Крошечный огонек надежды затрепетал в его груди.

– Я хотела сказать Жану, что не стану его женой. Не смогу. Я хотела быть честной. Я решилась. Но потом я услышала, что ты мертв и, увидев Жана сегодня утром, просто не смогла ответить ему «нет». Я снова обещала стать его женой. – Слова давались Анжелике с трудом. – С его раной он нуждается во мне как никогда.

Надежда исчезла, оставив лишь оглушительную тоску.

– В полдень нас обвенчают в церкви Святой Анны. – Ее плечи поникли. – Я пришла сюда вымыться и подготовиться к свадьбе.

Он не мог шевельнуться, не мог заговорить. Мягкий плеск воды о берег, весенняя песня птицы в чаще – вот и все, что нарушало тишину между ними.
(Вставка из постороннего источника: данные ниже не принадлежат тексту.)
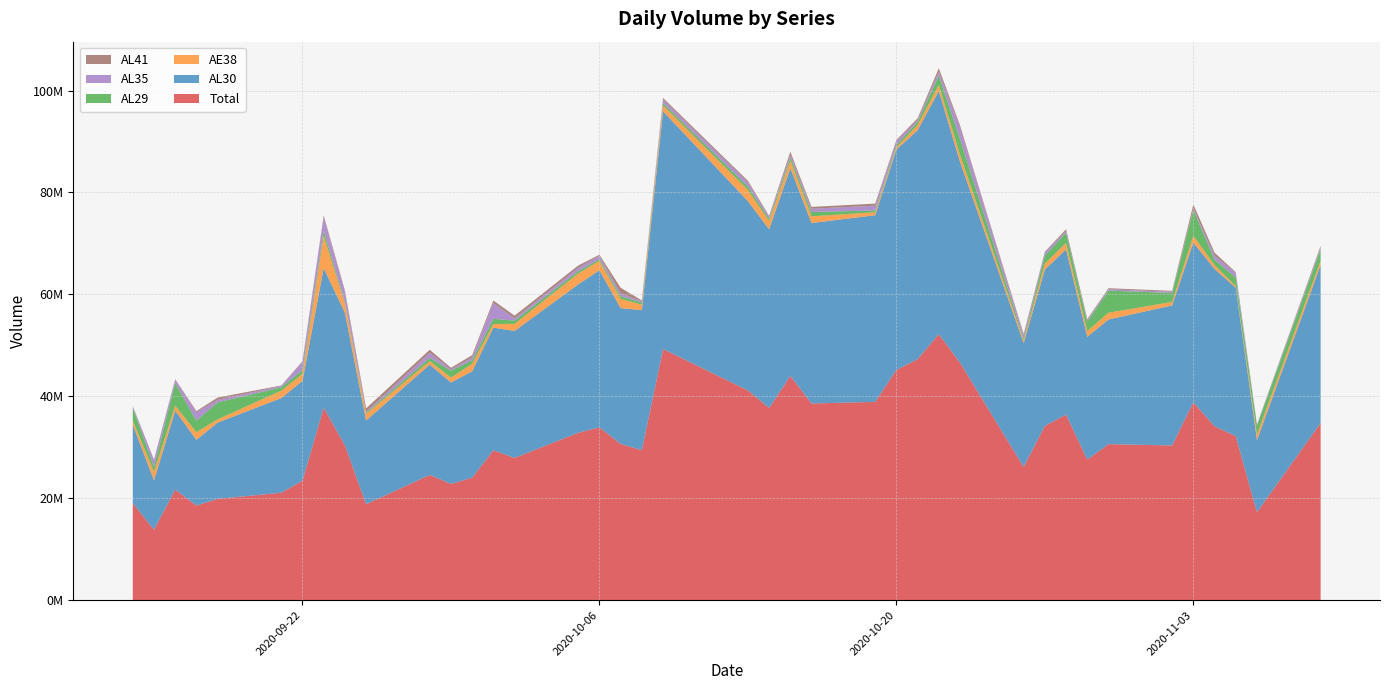

Reading left to right, extract all data points from this chart.

AL29: 2531519	953638	4410780	2251186	3322836	660227	753978	942747	339686	225372	619444	1354685	695464	1021239	635925	444599	337835	520398	429061	471970	671252	443367	614481	837169	353701	486192	627118	1826143	3086700	358025	1590669	2017051	1844992	4349002	1760520	5065127	1048818	1698987	1781193	2226688
AL30: 15364395	9702506	15496065	12899745	14962801	18581780	19570260	27391918	26013004	16426439	21648882	19914396	20848444	24068948	24914652	29123460	30843112	26660432	27493344	46651816	37153072	35066792	40746992	35414792	36628068	43269232	44927880	47730272	39416328	24301468	30689292	32435176	24101124	24465708	27479568	31340808	30897226	29120152	14146712	30985402
AE38: 811772	1698882	989133	1504068	642017	1449133	1390400	6374115	1826241	1298158	697287	959298	1501762	721231	1396984	2154361	1859315	1815305	1077652	1170045	2183477	1618256	1526178	1323665	583481	442262	1031410	1184580	1384185	576824	1164066	1248854	1114368	1329842	684809	1337007	759241	312041	1071319	854613
AL41: 99087	47647	125079	222370	441521	90822	160916	354064	259233	680339	572618	322431	451024	493885	547886	464143	196586	1125891	153670	334035	317307	126045	576218	367602	392571	181084	351983	673971	390967	223162	160501	364352	211856	216119	166293	811142	588064	138399	34683	269785
AL35: 210559	1388720	655094	1668340	504305	277639	1562885	2693664	1937822	183830	1023967	244199	534607	3089893	410050	643094	650156	522472	252378	644588	821869	449103	534440	639870	945188	774542	338145	771860	2311004	657625	578289	325223	297759	241231	254513	261724	798414	905777	209222	419920
Total: 19017332	13791393	21676151	18545709	19873480	21059601	23438439	37756508	30375986	18814138	24562198	22795009	24031301	29395196	27905497	32829657	33887004	30644498	29406105	49272454	41146977	37703563	43998309	38583098	38903009	45153312	47276536	52186826	46589184	26117104	34182817	36390656	27570099	30601902	30345703	38815808	34091763	32175356	17243129	34756408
Ему хотелось кричать, возражать, схватить ее и увлечь за собой, подальше от Жана и этого острова.

Но внутри образовалась странная пустота.

Пьер отступил на шаг.

– Ты поступаешь правильно.

Анжелика кивнула.

– Я хочу, чтобы ты знала, – сказал он, и голос сорвался от усилия, которое потребовалось ему, чтобы сдержать себя, – за эту твою жертву я люблю тебя еще больше.

– А я люблю тебя за твою.

Он не отводил от нее взгляда, зная, что не увидит ее больше. Он позволил себе в последний миг согреться любовью, которой сияли ее глаза, а затем развернулся и исчез в тени леса.
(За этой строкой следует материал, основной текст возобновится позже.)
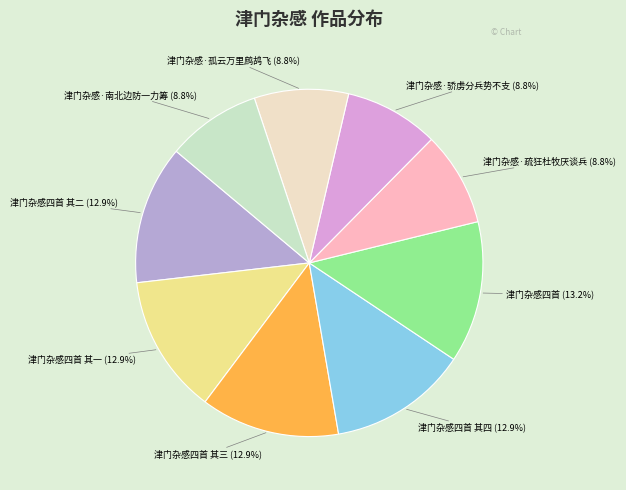

To the nearest percent, what percentage of the pie is 津门杂感·骄虏分兵势不支?

9%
Непролитые слезы ослепили его, и Пьер споткнулся о длинную гладкую палку. И даже не обратил бы внимания, если бы не поразительная гладкость дерева.

Пьер наклонился и поднял палку. Не просто палку – трость.

Она была покрыта резьбой, отполирована, закруглена на конце – эту трость явно сотворили с любовью, и она много значила для владельца.

Пьер зажал ее под мышкой и побежал. Сердце болело невыносимо, и он мог думать лишь о том, что снова потерял Анжелику. Он чувствовал себя так, словно попался меномини, и индейский воин разрубил ему грудь и вырвал еще живое сердце.